His hand wasn't even on the weirwood which
meant he didn't have to seek out the truth about me. He knew. It could
be possible that he had gone through such debates when he was first
crippled. Bran's life before must have been filled with promises of a
great life where nothing could stop him. He would have learned archery
and sword play. Then he fell from the tower and his world changed.
"You are stronger as a direwolf rather than your old self." Bran
continued. "You are able to travel vast distances without needing to
catch your breath. On your own four feet you could go thirty miles in
one day. You wouldn't need to depend on horses. You have lost the
ability to fight with a sword but you have gained other weapons. You
have become all that the North strives to be. You should be proud,
Jorah, to be in the body that best suits your spirit."
The young
Stark's voice was extremely monotone. I was certain that before he had
had a lively voice. That his inflections were many and he could express
joy. But in the present his voice hardly offered up any sign that he was
happy or sad, for instance. Yet now his voice was happier than I had
ever heard it. His scent indicated he was happy and I wondered why he
wasn't concerned about my predicament. Was he so far gone that he had
forgotten how connected people were to their bodies? Why did that worry
me?
[I am Ser Jorah Mormont.] I said as confidently as I could.
[I know who and what I am. I am a human and will always be so. Even if I
liked being a direwolf, there is the fact that this body does not
belong to me. Ghost still exists in some distant corner. I can't take
away his freedom forever. It is not right. I should have died defending
Daenerys Stormborn. This life is a hell.]
"One day you won't
think so." Bran replied. "You will enjoy the life you find yourself in.

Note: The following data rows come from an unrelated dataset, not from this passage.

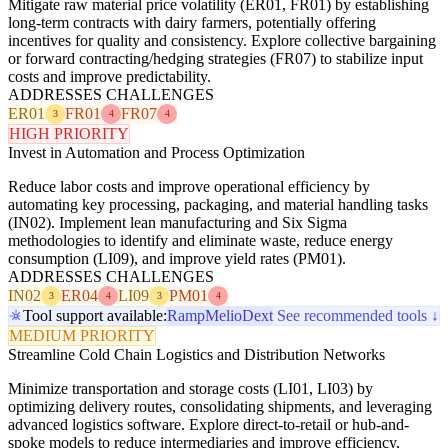
Mitigate raw material price volatility (ER01, FR01) by establishing
long-term contracts with dairy farmers, potentially offering
incentives for quality and consistency. Explore collective bargaining
or forward contracting/hedging strategies (FR07) to stabilize input
costs and improve predictability.
ADDRESSES CHALLENGES
ER01
FR01
FR07
3
4
4
HIGH PRIORITY
Invest in Automation and Process Optimization
Reduce labor costs and improve operational efficiency by
automating key processing, packaging, and material handling tasks
(IN02). Implement lean manufacturing and Six Sigma
methodologies to identify and eliminate waste, reduce energy
consumption (LI09), and improve yield rates (PM01).
ADDRESSES CHALLENGES
IN02
ER04
LI09
PM01
3
4
3
4
Tool support available:
Ramp
Melio
Dext
See recommended tools ↓
MEDIUM PRIORITY
Streamline Cold Chain Logistics and Distribution Networks
Minimize transportation and storage costs (LI01, LI03) by
optimizing delivery routes, consolidating shipments, and leveraging
advanced logistics software. Explore direct-to-retail or hub-and-
spoke models to reduce intermediaries and improve efficiency,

We can become very good friends that day."
[And before?]
"You still have to win the battles inside your head. But your journey will lead you to a life of comfort."
[You've seen it?]
"I have."
I didn't want to agree with him but it was hard to argue with him. He
had been right before that my reluctance to rebel against my situation
was due to comfort. I had to learn to become comfortable with my new
life even if eventually Khaleesi would need to seek out the bed of
another man to satiate her needs. Even as the world I knew became more
distant. But wasn't that what life was? An endless journey into the
unknown ending with death?
In my anguish I didn't announce my
departure until leaving. I ran again and headed towards the gates. I
needed to run as far as I could so I'd be too tired to mourn my life. It
had become easier to act upon my direwolf instincts. A group of people
had gathered and were mourning the losses of their loved ones.
A
few people jumped out of my way when they could've stayed still. Their
movement actually made it hard for me to navigate and I held back a
growl. While Daenerys and Tyrion knew not to fear me, I didn't trust the
commoners to be so calm. Their scent was so full of sorrow that I had a
more intense drive to run even faster. My direwolf legs becoming nearly
a blur.
After the first three miles I thought my body would
start to slow down. But it didn't. As long as I kept the same steady
pace it felt like I could run forever. I heard the dragons fly overhead
and looked up to see Rhaegal fly low enough so he could see me. He
seemed concerned and then he went up to play with Drogon.
I felt
a slight bit of tiredness come over me after running many miles. It was
my day and so I decided to rest before heading back to the castle. I
was far enough that my ears couldn't pick up even the loudest sounds
from Winterfell. No one could come to bother me. Even though I felt calm
I kept alert for any danger. My new body wouldn't allow me to fully
relax which made staying alert extremely easy.
For hours I stayed in the same spot until I felt rested enough to head back.